What is to be expected for those people, for the farmers who lose their land, for the imprisoned who are cut off from their families and their livelihoods? In the ghost towns of Tulkarem and Qalqilya and the villages around Mas’ha, many have already left in order to seek subsistence on the edges of towns in the centre of the West Bank. How much longer will the others be able to hold on under conditions of despair and atrophy, inside villages which have become prisons?

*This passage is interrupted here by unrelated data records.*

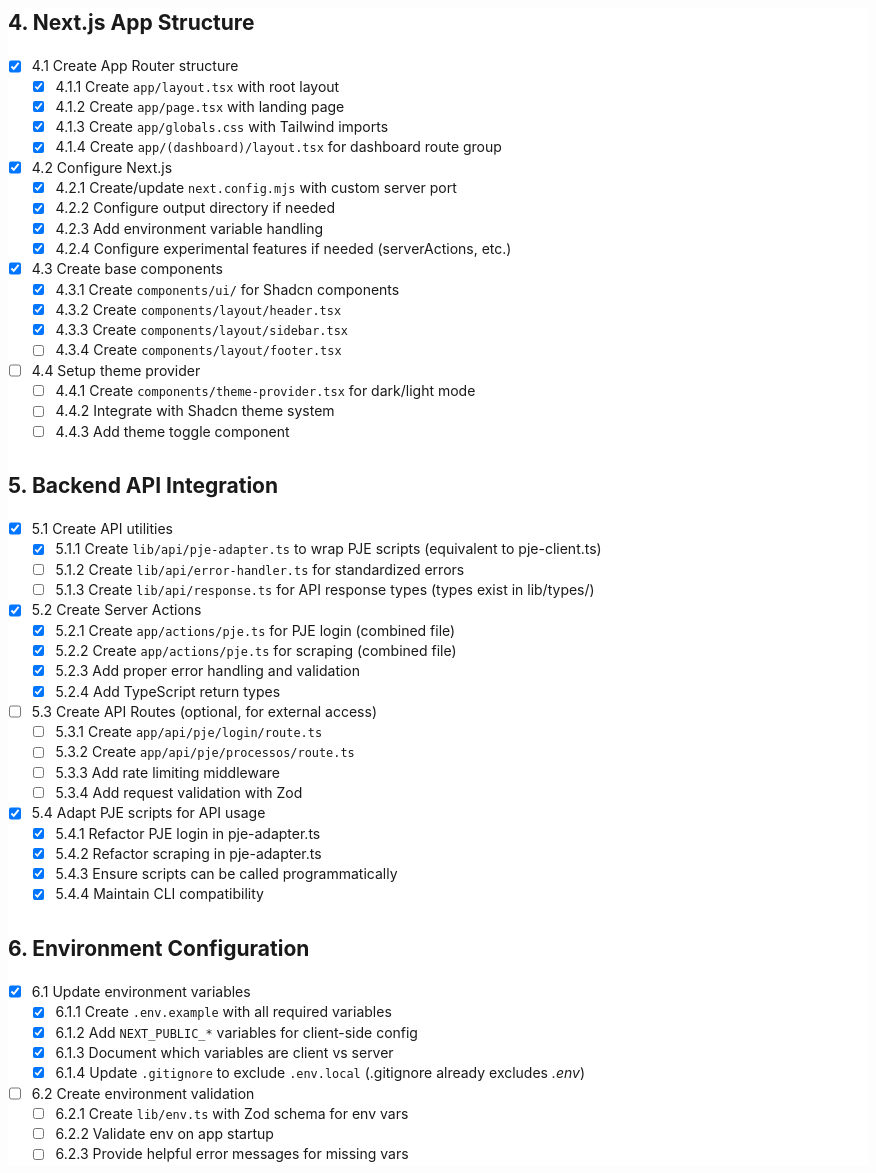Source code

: ## 4. Next.js App Structure

- [x] 4.1 Create App Router structure
  - [x] 4.1.1 Create `app/layout.tsx` with root layout
  - [x] 4.1.2 Create `app/page.tsx` with landing page
  - [x] 4.1.3 Create `app/globals.css` with Tailwind imports
  - [x] 4.1.4 Create `app/(dashboard)/layout.tsx` for dashboard route group
- [x] 4.2 Configure Next.js
  - [x] 4.2.1 Create/update `next.config.mjs` with custom server port
  - [x] 4.2.2 Configure output directory if needed
  - [x] 4.2.3 Add environment variable handling
  - [x] 4.2.4 Configure experimental features if needed (serverActions, etc.)
- [x] 4.3 Create base components
  - [x] 4.3.1 Create `components/ui/` for Shadcn components
  - [x] 4.3.2 Create `components/layout/header.tsx`
  - [x] 4.3.3 Create `components/layout/sidebar.tsx`
  - [ ] 4.3.4 Create `components/layout/footer.tsx`
- [ ] 4.4 Setup theme provider
  - [ ] 4.4.1 Create `components/theme-provider.tsx` for dark/light mode
  - [ ] 4.4.2 Integrate with Shadcn theme system
  - [ ] 4.4.3 Add theme toggle component

## 5. Backend API Integration

- [x] 5.1 Create API utilities
  - [x] 5.1.1 Create `lib/api/pje-adapter.ts` to wrap PJE scripts (equivalent to pje-client.ts)
  - [ ] 5.1.2 Create `lib/api/error-handler.ts` for standardized errors
  - [ ] 5.1.3 Create `lib/api/response.ts` for API response types (types exist in lib/types/)
- [x] 5.2 Create Server Actions
  - [x] 5.2.1 Create `app/actions/pje.ts` for PJE login (combined file)
  - [x] 5.2.2 Create `app/actions/pje.ts` for scraping (combined file)
  - [x] 5.2.3 Add proper error handling and validation
  - [x] 5.2.4 Add TypeScript return types
- [ ] 5.3 Create API Routes (optional, for external access)
  - [ ] 5.3.1 Create `app/api/pje/login/route.ts`
  - [ ] 5.3.2 Create `app/api/pje/processos/route.ts`
  - [ ] 5.3.3 Add rate limiting middleware
  - [ ] 5.3.4 Add request validation with Zod
- [x] 5.4 Adapt PJE scripts for API usage
  - [x] 5.4.1 Refactor PJE login in pje-adapter.ts
  - [x] 5.4.2 Refactor scraping in pje-adapter.ts
  - [x] 5.4.3 Ensure scripts can be called programmatically
  - [x] 5.4.4 Maintain CLI compatibility

## 6. Environment Configuration

- [x] 6.1 Update environment variables
  - [x] 6.1.1 Create `.env.example` with all required variables
  - [x] 6.1.2 Add `NEXT_PUBLIC_*` variables for client-side config
  - [x] 6.1.3 Document which variables are client vs server
  - [x] 6.1.4 Update `.gitignore` to exclude `.env.local` (.gitignore already excludes *.env*)
- [ ] 6.2 Create environment validation
  - [ ] 6.2.1 Create `lib/env.ts` with Zod schema for env vars
  - [ ] 6.2.2 Validate env on app startup
  - [ ] 6.2.3 Provide helpful error messages for missing vars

“Transfer” is associated in the collective memory with trucks arriving at night to take Palestinians across the border, as occurred in some places in 1948. But behind the smoke screen of disengagement, a process of slow and hidden transfer is being carried out in the West Bank today. It is not easy to judge which method of “transferring” people from their land is more cruel. Nearly 400,000 people, about half the number of Palestinians who were forced to leave their land in 1948, are now candidates for “voluntary emigration” to refugee camps in the West Bank. And all this is currently being passed over in silence because maybe Sharon will disengage.

Prof. Tanya Reinhart is a lecturer in linguistics, media and cultural studies at the Tel Aviv University. She is the author of several books, including Israel/Palestine: How to End the War of 1948, from which this article was excerpted from an updated chapter. This article first appered in Yediot Aharonot on 13 April 2005 and was translated from Hebrew by Mark Marshall.

Footnotes
1. For example, some reports from April last year:

  • “The prime minister took a commitment that the separation fence will be completed before evacuation starts… Security echelons estimate that the fence can be completed at the earliest towards the end of 2005. In other words: it is possible that Israel will not be able to complete the evacuation at the date that was promised to the US” (Yosi Yehushua, Yediot Aharonot, 19 April 2004).
  • “Netanyahu announced that he intends to support the disengagement after the three conditions he posed were met …[including] completion of the fence before the evacuation” (Itamar Eichner and Nehama Duek, Yediot Aharonot, 19 April 2004).

    2. These figures are from the ICJ advisory opinion of July 9. Similar figures were provided in the Israeli media — for example, Meron Rappaport, Yediot Aharonot, 23 May 2003; Akiva Eldar, Ha’aretz, 16 February 2004. The new line of the barrier as approved by the Israeli cabinet on 20 February 2005 reduces the size of Palestinian land to be annexed by the barrier by 2.5%, mainly in the Southern Hebron area, where work is only starting (so the barrier route can still change many times as the work progresses). There were smaller adjustments in other areas, dictated by decisions of the Israeli Supreme Court, which means that some of the encircled villages should get some of their land back. But this does not effect the total number of Palestinians encircled by the wall. In Khirbet Jbara in the Tulkarm Governorate, the cabinet approved moving a 6km section of the barrier closer to the Green Line. As a result, the Palestinian population in this area will no longer be located in a completely closed area, but rather on the West Bank side of the barrier. This will reduce the overall Palestinian population completely isolated from the West Bank by about 340 persons, according to UN OCHA report of March 2005 on the preliminary analysis of the effects of the new wall route approved in February 2005 (www.ochaopt.org).